Seandainya Saya Mati Esok

Saya selalu berpikir usia saya tidak panjang. Tetapi saya pun tak tahu kapan saya meninggalkan bumi yang manipulatif ini. Saya masih percaya Tuhan, maka untuk segala perkara termasuk kapan, dimana dan bagaimana cara saya pergi dari dunia ini saya serahkan saja padaNya.

Kadang saya berandai-andai apabila saya mati esok, apa yang akan saya lakukan saat ini maka nikmati saja keadaannya saat ini. Ya, seperti pepatah Horratius carpe diem quam minimum credula postero dan sampai saat ini saya mengamini pepatah itu. Saya ingin menuntaskan apapun di satu hari dan tidak suka mengulur-ulur, termasuk pekerjaan. Namun, kenyataan berbeda. Waktu yang berputar secara empiris itu ternyata elastis. Lebih elastis dari getah karet.

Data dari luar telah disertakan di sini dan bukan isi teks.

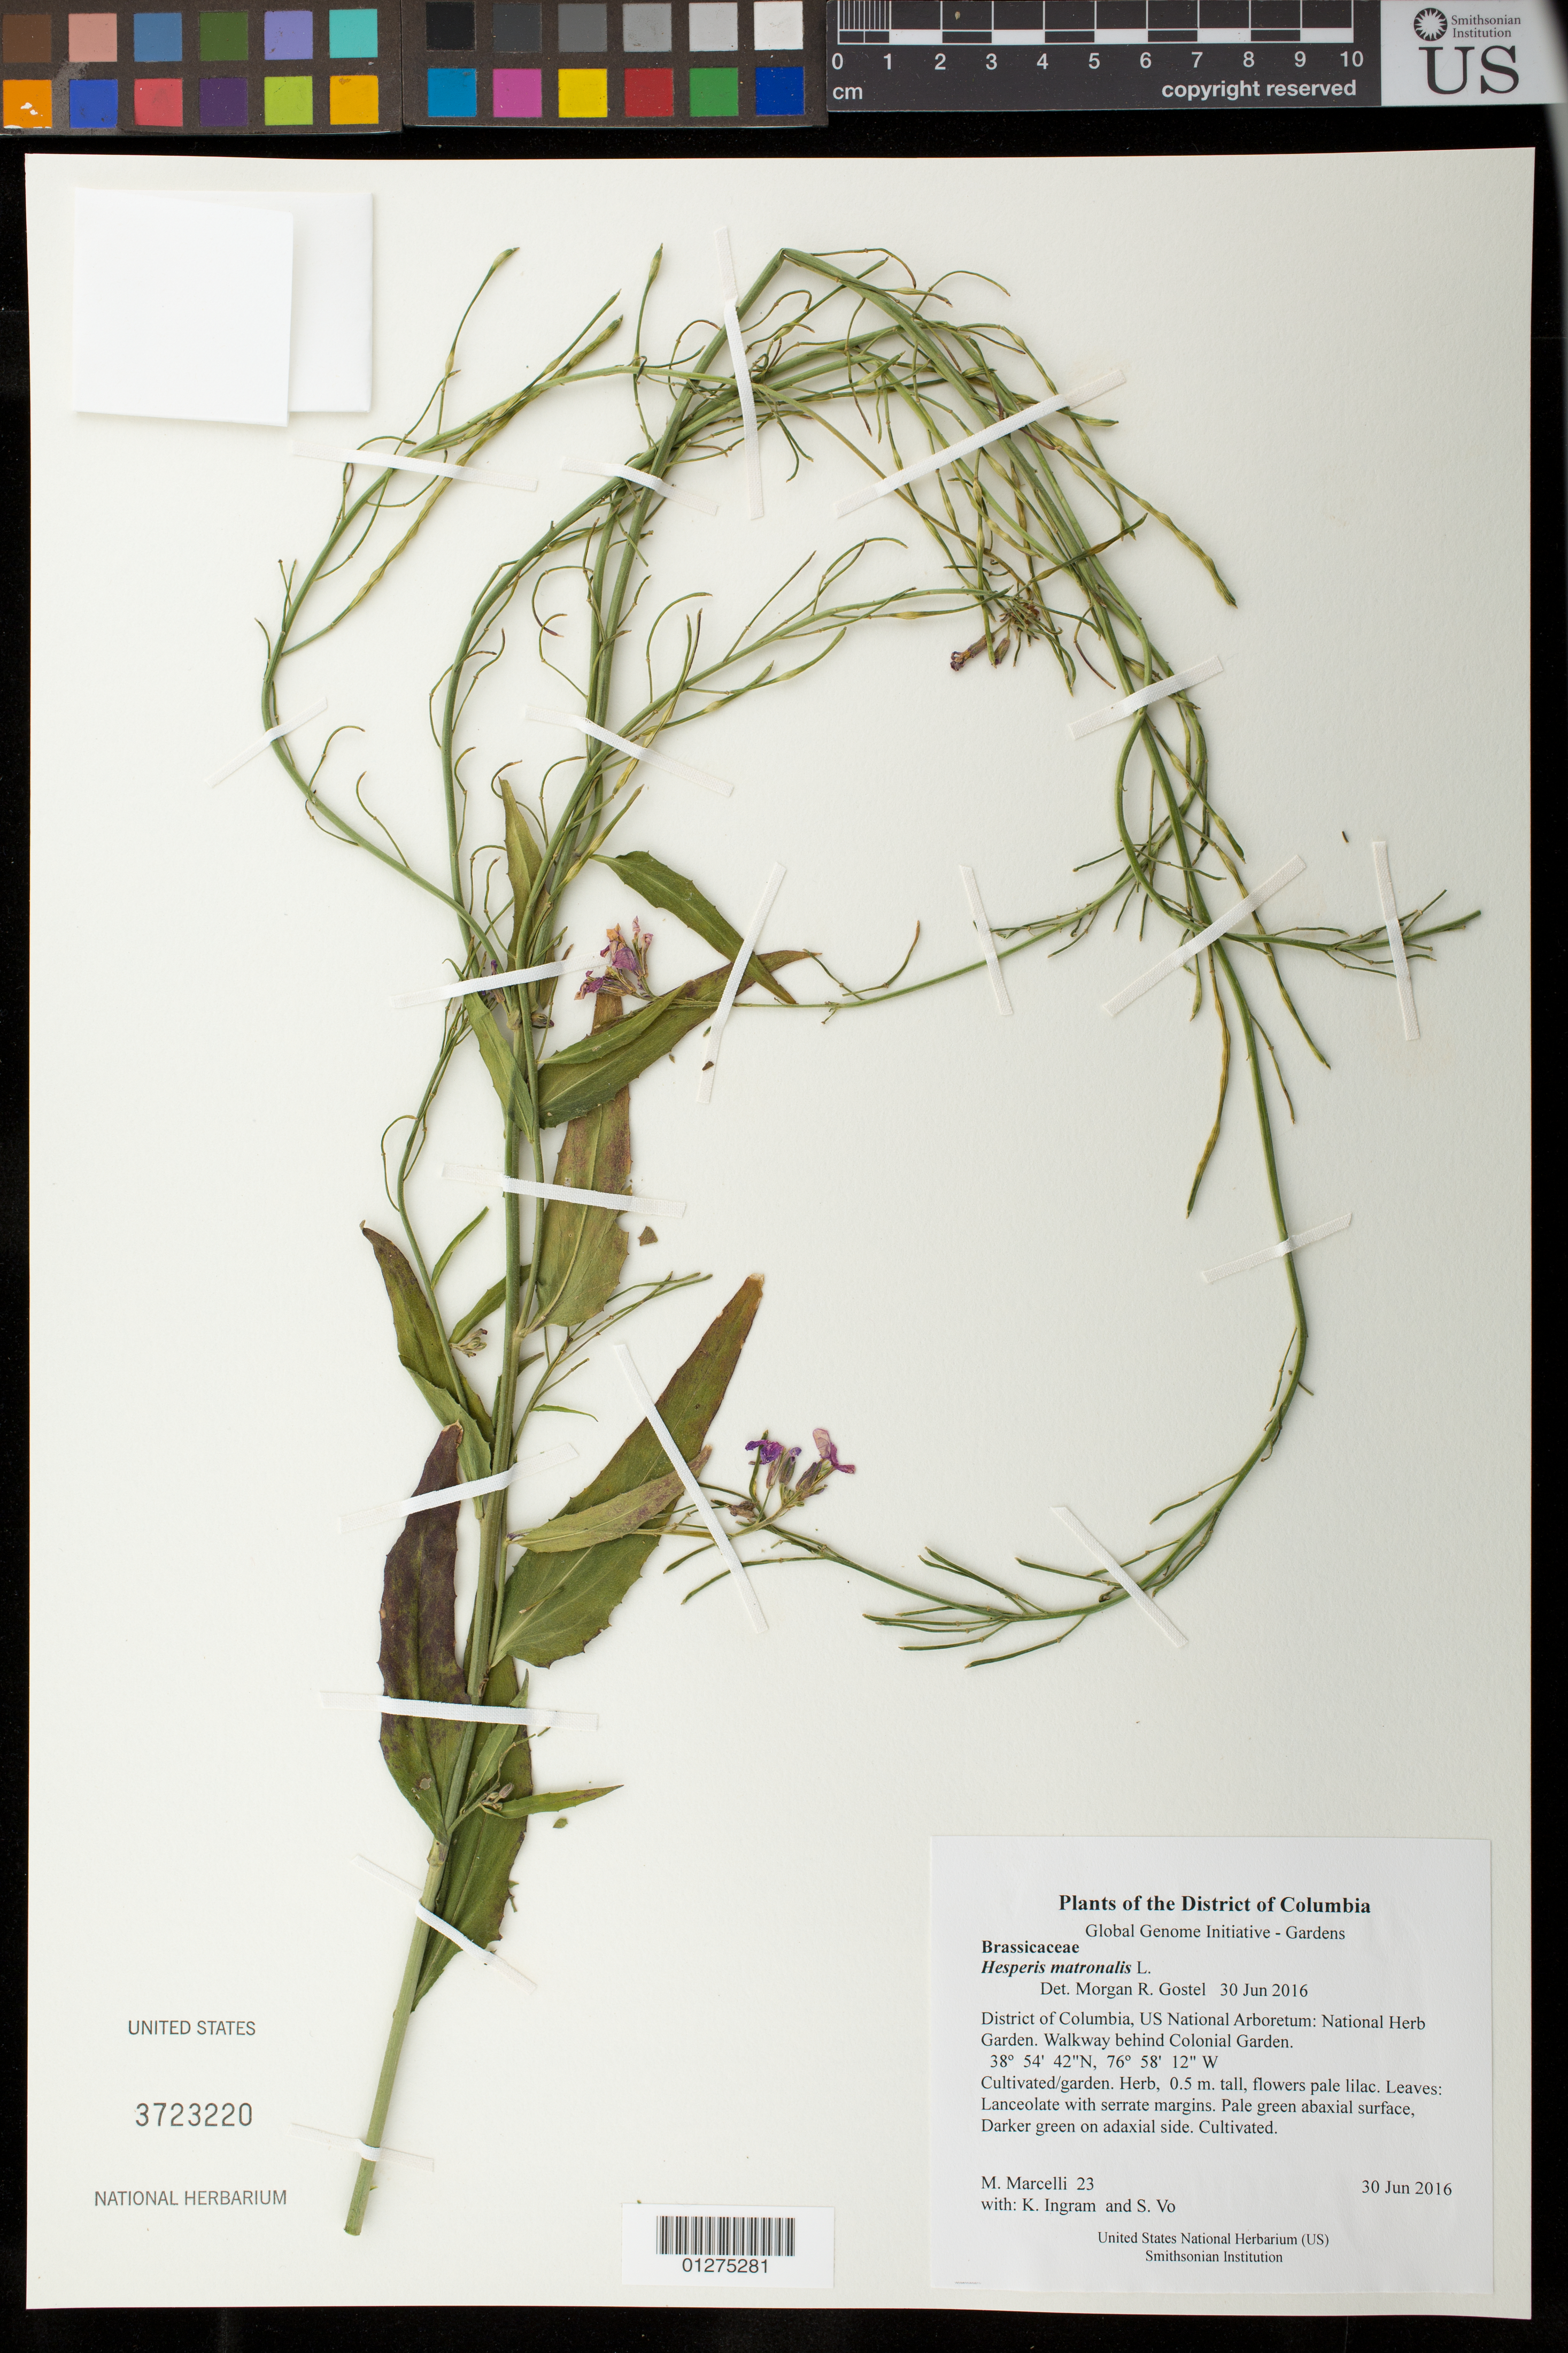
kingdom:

Mungkin karena elastis itu pula saya masih hidup sampai sekarang. Saya memang masih belum ingin mati sampai keinginan saya tercapai. Keinginan terpendam dari dulu sampai sekarang. Pencapaian yang apabila belum tercapai, saya akan menjadi arwah penasaran.

Tak perlulah jauh-jauh keliling dunia, saya hanya ingin keliling Indonesia dari Pulau We sampai perbatasan Papua Nugini. Apakah itu saja? Tidak. Saya masih punya keinginan lain. Tapi, seandainya saya mati bulan depan, saya ingin mewujudkannya di bulan ini.

Apakah itu mungkin? Dahulu, seseorang pernah berkata "tak ada yang tak mungkin di dunia ini selain makan kepala sendiri". Oke saya selalu berpegang dengan ucapannya.

Maka, kalau saya akan mati besok, tolong ingatkan kembali pencapaianku kepada Tuhan sebelum Ia mengundangku ke rumahNya.

Seandainya besok saya masih di bumi, maka itu bonus.